Practically the entire electronics world is familiar with the venerable JTAG, or IEEE 1149.1 standard. It was developed during an era when disco music and CB radios were fading from the scene and the age of microelectronics was dawning. In the early 1980's most electronics assemblies consisted of multilayer circuit boards with through-hole, dual in-line package (DIP) devices that were soldered into place. Testing was performed by means of "bed of nails" testers that placed a tester node on each net of the circuit board.
The first wave of miniaturization was in the form of surface mount technology (SMT) packages which were soldered on both sides of the board, prohibiting the bed-of-nails approach for direct testing.
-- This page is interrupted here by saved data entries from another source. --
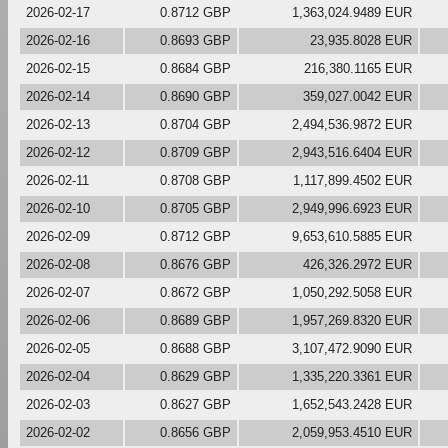
2026-02-17
0.8712 GBP
1,363,024.9489 EUR
2026-02-16
0.8693 GBP
23,935.8028 EUR
2026-02-15
0.8684 GBP
216,380.1165 EUR
2026-02-14
0.8690 GBP
359,027.0042 EUR
2026-02-13
0.8704 GBP
2,494,536.9872 EUR
2026-02-12
0.8709 GBP
2,943,516.6404 EUR
2026-02-11
0.8708 GBP
1,117,899.4502 EUR
2026-02-10
0.8705 GBP
2,949,996.6923 EUR
2026-02-09
0.8712 GBP
9,653,610.5885 EUR
2026-02-08
0.8676 GBP
426,326.2972 EUR
2026-02-07
0.8672 GBP
1,050,292.5058 EUR
2026-02-06
0.8689 GBP
1,957,269.8320 EUR
2026-02-05
0.8688 GBP
3,107,472.9090 EUR
2026-02-04
0.8629 GBP
1,335,220.3361 EUR
2026-02-03
0.8627 GBP
1,652,543.2428 EUR
2026-02-02
0.8656 GBP
2,059,953.4510 EUR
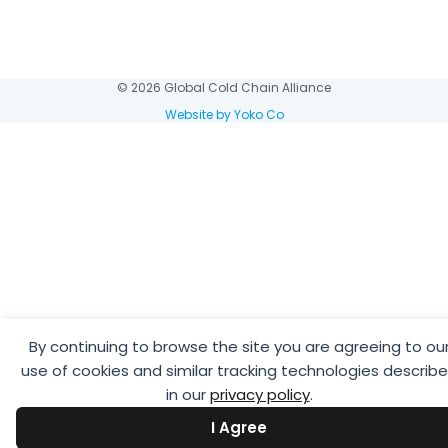
© 2026 Global Cold Chain Alliance
Website by Yoko Co
By continuing to browse the site you are agreeing to ou
use of cookies and similar tracking technologies describ
in our
privacy policy
.
I Agree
Test engineers scratched their head at how to get access to all the test points without physical access. Semiconductor companies banded together to form a joint test action group to study this problem and devise a solution. The solution they eventually arrived at became familiarly known as JTAG, and formally known as 1149.1 after ratification of the approach as an IEEE standard.
JTAG was simple. Based on an easy to understand 4-bit state machine, every engineering student since 1985 could code up a JTAG controller for an interview test. As an IEEE standard, it became ubiquitous and a feature on every chip to allow board testing in ever shrinking and congested boards. Over the years, clever engineers figured new and creative ways to use the JTAG standard for purposes other than board test. For example, it became the defacto interface for chip level debug and for connecting the trace interfaces of microprocessors to debuggers. This made a lot of sense because JTAG was expensive for chips in that it cost 4-5 pins. Over time JTAG became even more overloaded by adding "side band" signals to allow for functions that could not be incorporated in standard JTAG protocol which caused the IEEE standard aspects of JTAG to be weakened.
The electronics community has been busily working for the last few years under the wraps of a new 1149 working group to modernize JTAG into a new standard-- 1149.7, or informally known as CJTAG (compact JTAG).
CJTAG is a major step improvement to the original standard, preserving all the functionality of original JTAG standard and extending it to cover all the current test, debug, and trace capabilities while reducing the pin count to 2 and making changes to the protocol to allow new capabilities to be added without the need for adding non-standard side-band signals.
For those of you interested in reading more about CJTAG, there are a lot of web resources available for you:
- The IEEE news release and access to the standard can be found here
- Information from TI about 1149.7 in their products can be found here
- Information about debug and test equipment from Lauterbach and Sophia Systems
- Information about verification IP from Globetech here
- Information about IP cores co-developed with TI and available from IPextreme can be be found here
The whole semiconductor industry is looking forward to extending the legacy of JTAG another 25 years.